Puis, Anna et moi, toujours un peu éméchés, rangeâmes l'appartement en désordre. Ensuite, elle s'empara des fleurs toujours posées sur la table de la cuisine.
- J'ai mis le bouquet dans le vase, tu aimes ? me demanda t-elle, toute fière à côté du pot en terre cuite bleue qui contenait à présent les fleurs que je lui avais offertes plus tôt dans la journée.
- Ça rend magnifiquement bien.
- Encore merci, je les adores, me répéta t-elle en passant ses bras autour de mon cou.
Elle m'embrassa. Je lui rendis sans attendre son baiser, en la serrant encore plus fort contre moi. Ses lèvres caressaient doucement les miennes. Mes mains glissaient entre son visage et sa nuque, les siennes se perdaient sur les tatouages de mon dos et dans mes cheveux.
J'avais envie de connaître son corps par cœur, de pouvoir être capable d'en tracer la carte les yeux clos. De sentir la moindre de ses courbes sous mes doigts, de me consumer sous sa chaleur. De me noyer dans sa nuque, de sentir ses cheveux caresser mes épaules. De faire de nos deux peaux une seule et unique, de nos deux corps, un.

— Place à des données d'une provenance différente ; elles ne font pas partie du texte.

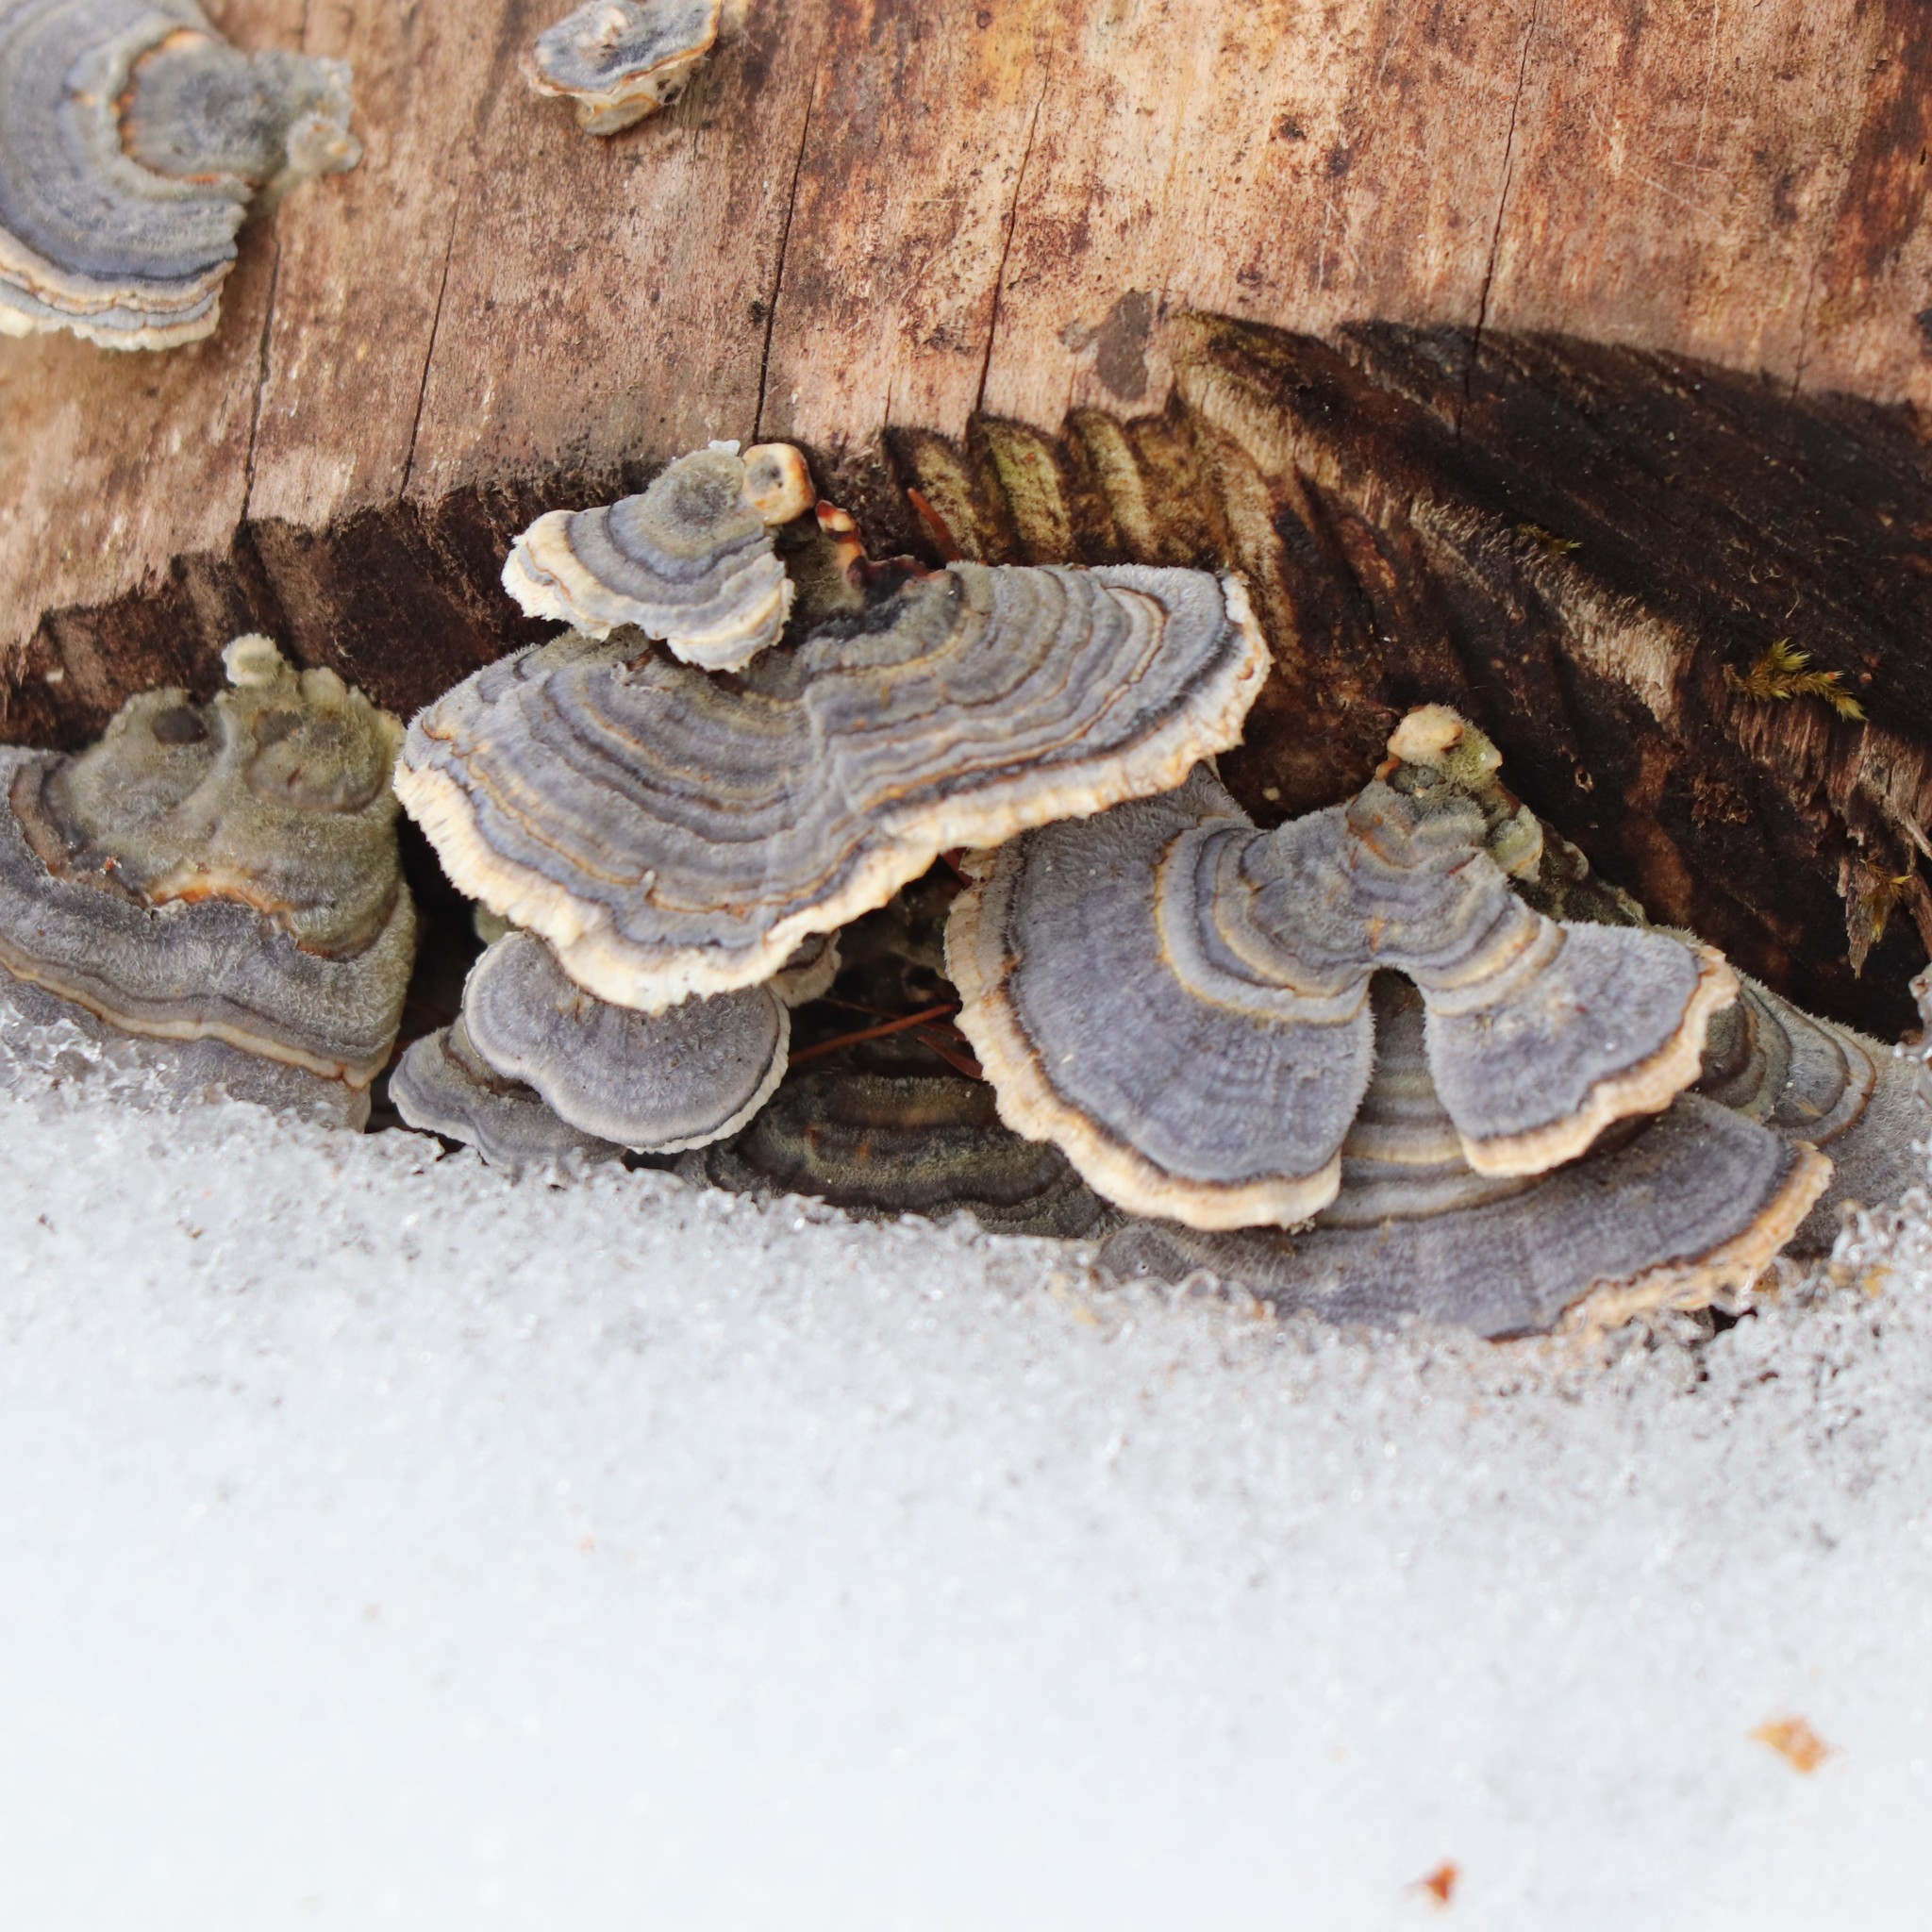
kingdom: Fungi
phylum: Basidiomycota
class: Agaricomycetes
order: Polyporales
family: Polyporaceae
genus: Trametes
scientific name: Trametes versicolor
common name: Turkeytail
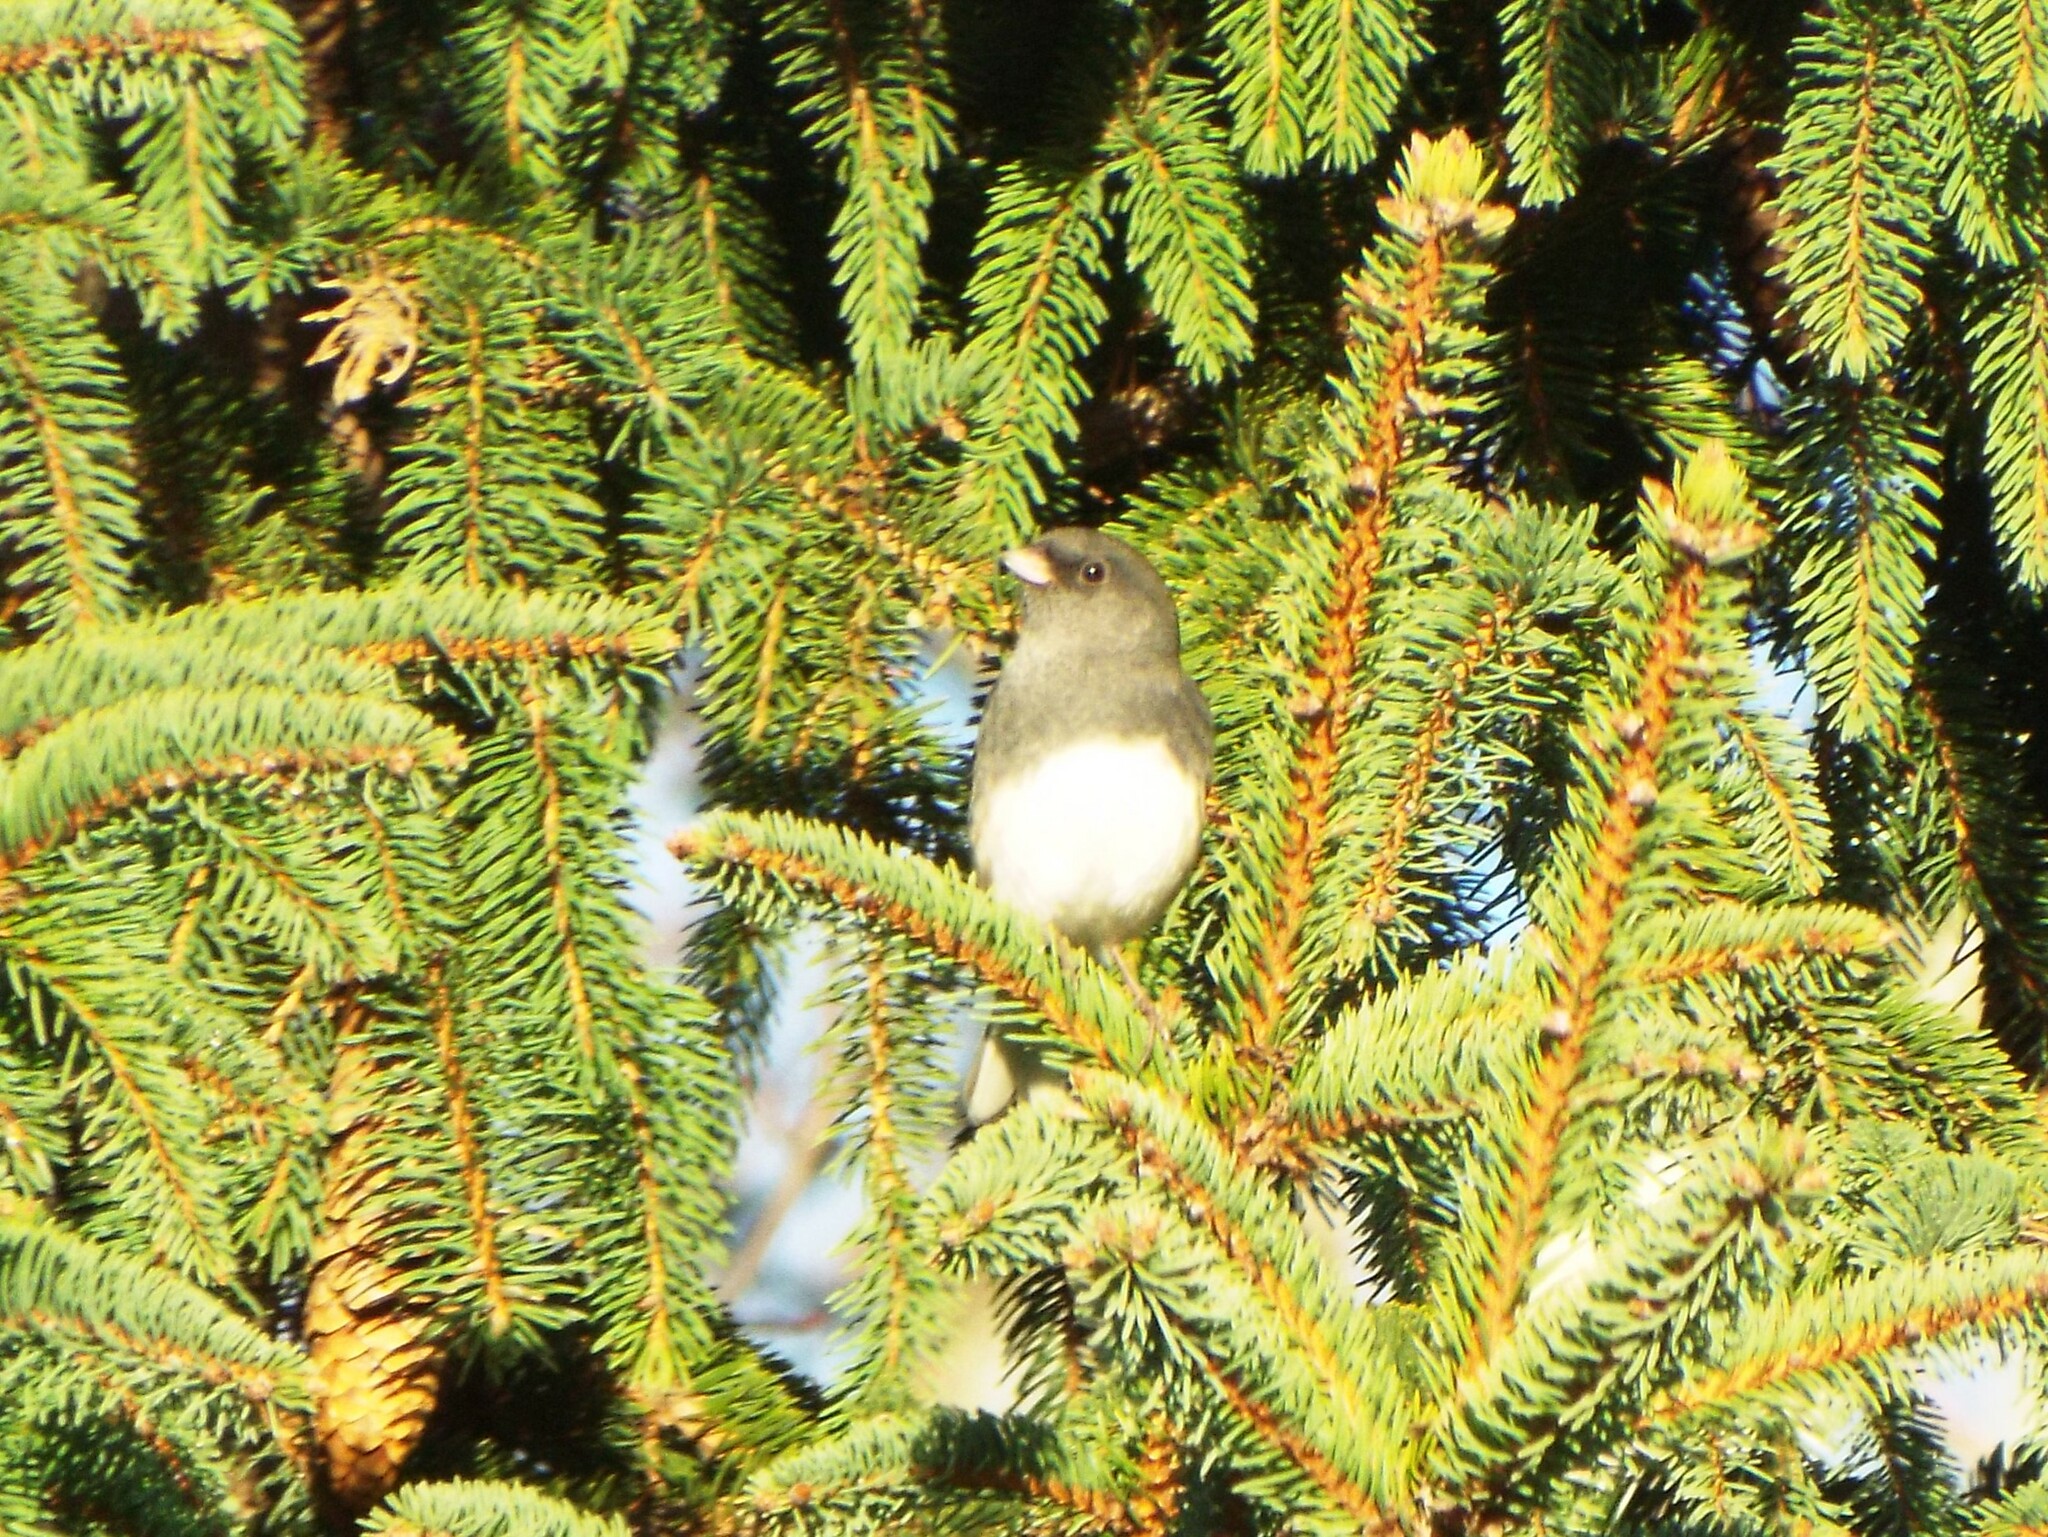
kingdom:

Dans un élan de fougue, nous nous dirigeâmes vers ma chambre. Je m'allongeais à ses côtés sur le lit, sans desceller nos lèvres. Tout allait de plus en plus vite, je ne contrôlais plus mes mains brûlantes ; elle non plus.
Puis des étincelles ; nos peaux nues l'une contre l'autre ; deux pièces d'un puzzle enfin réunies. Sa respiration chaude le long de ma clavicule ; ses longs doigts fins dessinant les contours de mes tatouages. Ses yeux clos, ses joues roses. Deux corps se glissant sous les draps, au milieu des soupirs, des sourires. Des caresses, des mots doux. Le début de tout ; le commencement. L'ivresse amoureuse.